KNN (Cosine, Euclidean, Manhattan, Minkowski)
Naive Bayes (Count, TF-IDF)
Logistic Regression
SVM (Linear, RBF, Polynomial, Sigmoid)
Random Forest (Standard, Balanced, ExtraTrees + OOB)
Gradient Boosting
Isolation Forest

🔡 NLP Pipeline

Tokenization
Normalization
TF-IDF
Word2Vec (lightweight training)
FastText-style embeddings (subword support)

🔎 Rule Engine

Vec-Eyes supports rule-based matching with scoring.

✔ Default (no dependencies)

Regex-based matcher

✔ Optional (feature flag)

VectorScan feature-gated backend. The current implementation keeps a safe regex-compatible fallback behind the feature until native scanning paths are wired.

🔥 YAML Pipeline

Vec-Eyes allows full pipeline definition via nested YAML. The current format groups data, NLP, model configuration, optional rules, and output settings explicitly.

Minimal KNN + FastText

report_name: Spam Security Classifier

data:
  hot_test_path: /data/email/spam/
  cold_test_path: /data/email/normal/
  hot_label: SPAM
  cold_label: RAW_DATA
  recursive_way: On
  score_sum: On

pipeline:
  nlp: FastText
  threads: 4

model:
  method: KnnCosine
  k: 5

extra_match:
  - engine: Regex
    path: /data/rules/spam_rules.txt
    score_add_points: 70
    title: Spam Keywords
    description: Detect common spam patterns

Bayes + TF-IDF

report_name: Fraud Narrative Classifier

data:
  hot_test_path: /data/fraud/hot/
  cold_test_path: /data/fraud/cold/
  hot_label: ANOMALY
  cold_label: RAW_DATA
  recursive_way: On
  score_sum: Off

pipeline:
  nlp: TfIdf
  threads: 2

model:
  method: Bayes

Random Forest + OOB

data:
  hot_test_path: /data/http/attacks/
  cold_test_path: /data/http/normal/
  hot_label: WEB_ATTACK
  cold_label: RAW_DATA

pipeline:
  nlp: TfIdf
  threads: 8

model:
  method: RandomForest
  n_trees: 200
  max_depth: 10
  mode: ExtraTrees
  max_features: Sqrt
  bootstrap: true
  oob_score: true

Gradient Boosting With Shallow Trees

data:
  hot_test_path: /data/fraud/high-risk/
  cold_test_path: /data/fraud/low-risk/
  hot_label: ANOMALY
  cold_label: RAW_DATA

pipeline:
  nlp: TfIdf
  threads: 4

model:
  method: GradientBoosting
  n_estimators: 100
  learning_rate: 0.1
  max_depth: 3

Isolation Forest

data:
  hot_test_path: /data/anomaly/known_outliers/
  cold_test_path: /data/anomaly/normal/
  hot_label: ANOMALY
  cold_label: RAW_DATA

pipeline:
  nlp: FastText
  threads: 4

model:
  method: IsolationForest
  n_trees: 150
  contamination: 0.02
  subsample_size: 256

Rust API Examples

KNN + FastText

use vec_eyes_lib::{ClassificationLabel, ClassifierFactory, ClassifierMethod, NlpOption};

fn main() -> Result<(), Box<dyn std::error::Error>> {
    let classifier = ClassifierFactory::builder()

Saved entries
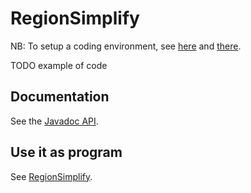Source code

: # RegionSimplify

NB: To setup a coding environment, see [here](https://github.com/eurostat/README/blob/master/docs/howto/java_eclipse_maven_git_quick_guide.md) and [there](https://github.com/eurostat/JGiscoTools#setup).

TODO example of code


## Documentation

See the [Javadoc API](https://eurostat.github.io/JGiscoTools/src/site/apidocs/eu/europa/ec/eurostat/jgiscotools/tesselationGeneralisation/package-summary.html).

## Use it as program

See [RegionSimplify](https://github.com/eurostat/RegionSimplify).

*EXERCISE TASKS*
• a. Echo back the Vec-Eyes excerpt from "Tokenization" up to and including "Default (no dependencies)".
• b. Please duplicate the saved entries from their first line up to and including the line with "## Use it as program", leaving the pictures out of your answer.
The Vec-Eyes excerpt and the saved entries come from unrelated sources.

*ANSWERS BY TASK*
• a.
Tokenization
Normalization
TF-IDF
Word2Vec (lightweight training)
FastText-style embeddings (subword support)

🔎 Rule Engine

Vec-Eyes supports rule-based matching with scoring.

✔ Default (no dependencies)

• b.
Source code

: # RegionSimplify

NB: To setup a coding environment, see [here](https://github.com/eurostat/README/blob/master/docs/howto/java_eclipse_maven_git_quick_guide.md) and [there](https://github.com/eurostat/JGiscoTools#setup).

TODO example of code


## Documentation

See the [Javadoc API](https://eurostat.github.io/JGiscoTools/src/site/apidocs/eu/europa/ec/eurostat/jgiscotools/tesselationGeneralisation/package-summary.html).

## Use it as program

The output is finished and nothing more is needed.